As the FDA is at the study phase of this particular regulatory process, it will be months before we have a different form of commercial for comedians to mock.
Two recent actions involving the Food and Drug Administration (FDA) suggest to me that the matter of whether stem cell patents are valid may not be so critical.
The D.C. Circuit Court of Appeals ruled last week that the FDA has jurisdiction over stem cells cultured for therapeutic use (H/T The Scientist). This decision upheld a lower court ruling that considered the act of culturing the cells more than ‘minimal manipulation,’ and therefore subject to FDA drug oversight regulations.
(IANAL, but I think this decision could be used to strengthen the case that stem cell patents – at least for cultures of said cells – would be valid. After all, if there was more than minimal manipulation, wouldn’t that be sufficiently transformative to make the cultures no longer products of nature? Again – I Am Not A Lawyer.)
Aside from the legal matters, there appears to be a big regulatory mismatch that will hinder commercialization of stem cell treatments. In the February 6 edition of Cell Stem Cell researchers note (H/T The Scientist) that differing regulations between the National Institutes of Health (NIH) and the FDA may reduce the number of stem cell lines that could be used in clinical practice.

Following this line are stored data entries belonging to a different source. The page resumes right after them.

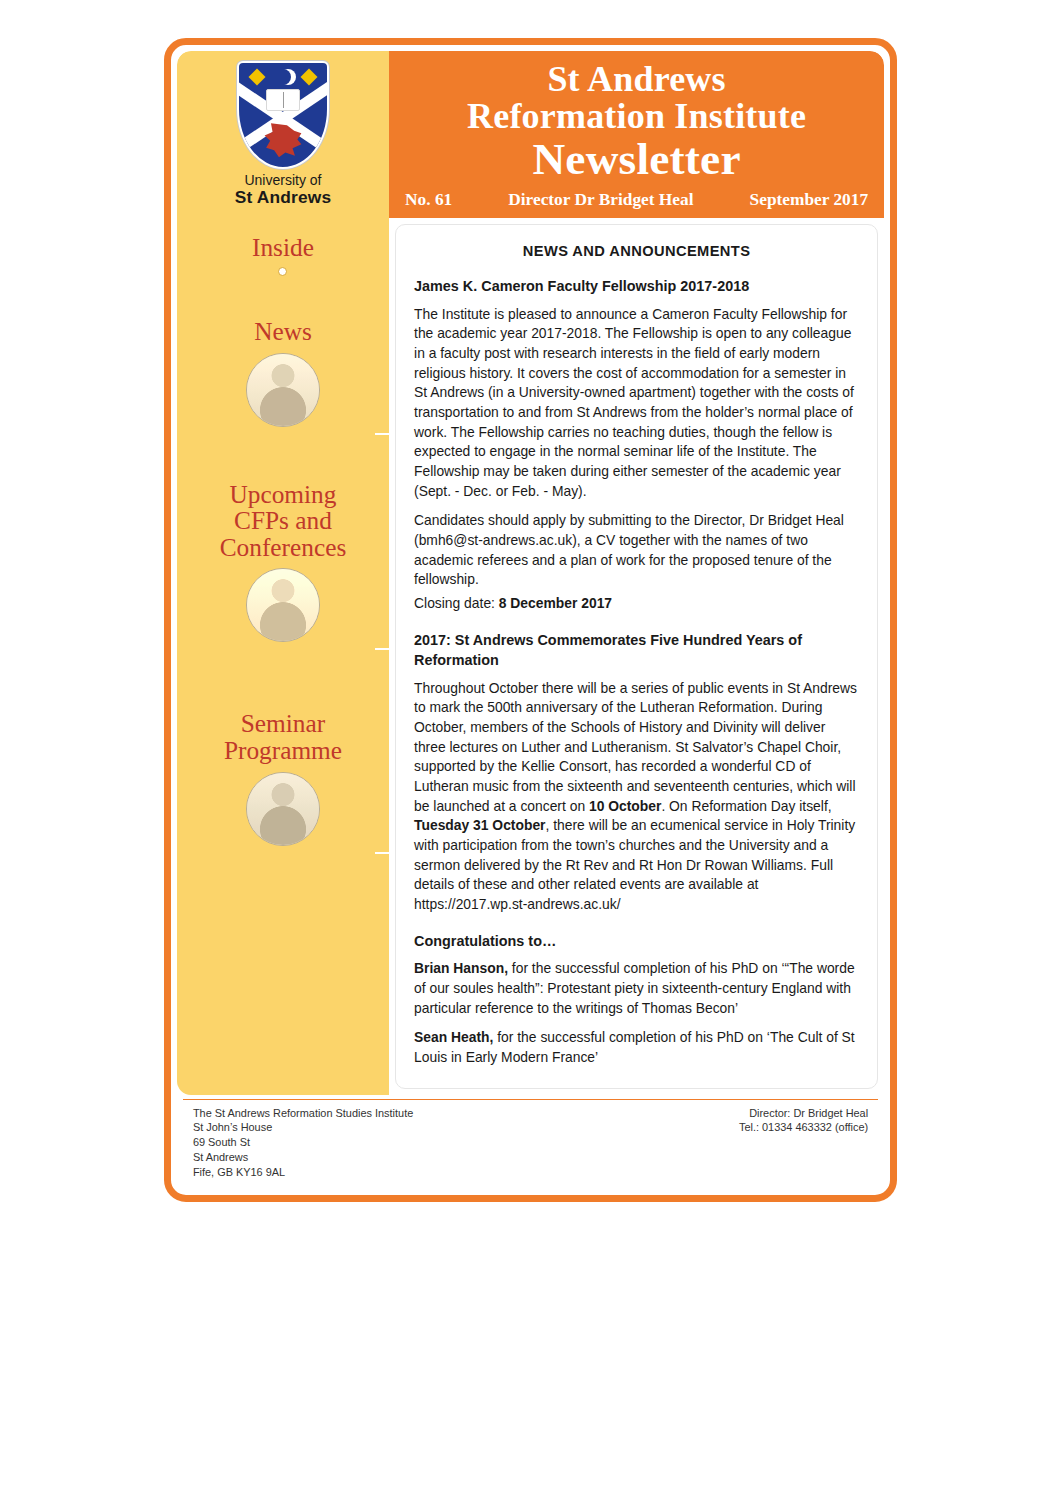University of St Andrews
St Andrews
Reformation Institute Newsletter
No. 61 Director Dr Bridget Heal September 2017
Inside
News
Upcoming
CFPs and
Conferences
Seminar
Programme
NEWS AND ANNOUNCEMENTS
James K. Cameron Faculty Fellowship 2017-2018
The Institute is pleased to announce a Cameron Faculty Fellowship for the academic year 2017-2018. The Fellowship is open to any colleague in a faculty post with research interests in the field of early modern religious history. It covers the cost of accommodation for a semester in St Andrews (in a University-owned apartment) together with the costs of transportation to and from St Andrews from the holder’s normal place of work. The Fellowship carries no teaching duties, though the fellow is expected to engage in the normal seminar life of the Institute. The Fellowship may be taken during either semester of the academic year (Sept. - Dec. or Feb. - May).
Candidates should apply by submitting to the Director, Dr Bridget Heal (bmh6@st-andrews.ac.uk), a CV together with the names of two academic referees and a plan of work for the proposed tenure of the fellowship.
Closing date: 8 December 2017
2017: St Andrews Commemorates Five Hundred Years of Reformation
Throughout October there will be a series of public events in St Andrews to mark the 500th anniversary of the Lutheran Reformation. During October, members of the Schools of History and Divinity will deliver three lectures on Luther and Lutheranism. St Salvator’s Chapel Choir, supported by the Kellie Consort, has recorded a wonderful CD of Lutheran music from the sixteenth and seventeenth centuries, which will be launched at a concert on 10 October. On Reformation Day itself, Tuesday 31 October, there will be an ecumenical service in Holy Trinity with participation from the town’s churches and the University and a sermon delivered by the Rt Rev and Rt Hon Dr Rowan Williams. Full details of these and other related events are available at https://2017.wp.st-andrews.ac.uk/
Congratulations to…
Brian Hanson, for the successful completion of his PhD on ‘“The worde of our soules health”: Protestant piety in sixteenth-century England with particular reference to the writings of Thomas Becon’
Sean Heath, for the successful completion of his PhD on ‘The Cult of St Louis in Early Modern France’
The St Andrews Reformation Studies Institute
St John’s House
69 South St
St Andrews
Fife, GB KY16 9AL
Director: Dr Bridget Heal
Tel.: 01334 463332 (office)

FDA regulations require that stem cell donors be screened for various diseases (so that treatments derived from those cells cannot infect others). NIH regulations – not focused on commercial applications of stem cell research – do not have this requirement. Now it is possible, as the article from The Scientist notes, for the FDA to allow some treatments to be approved without such a screening, but some alternative measure will likely be needed to mitigate the risk of infection.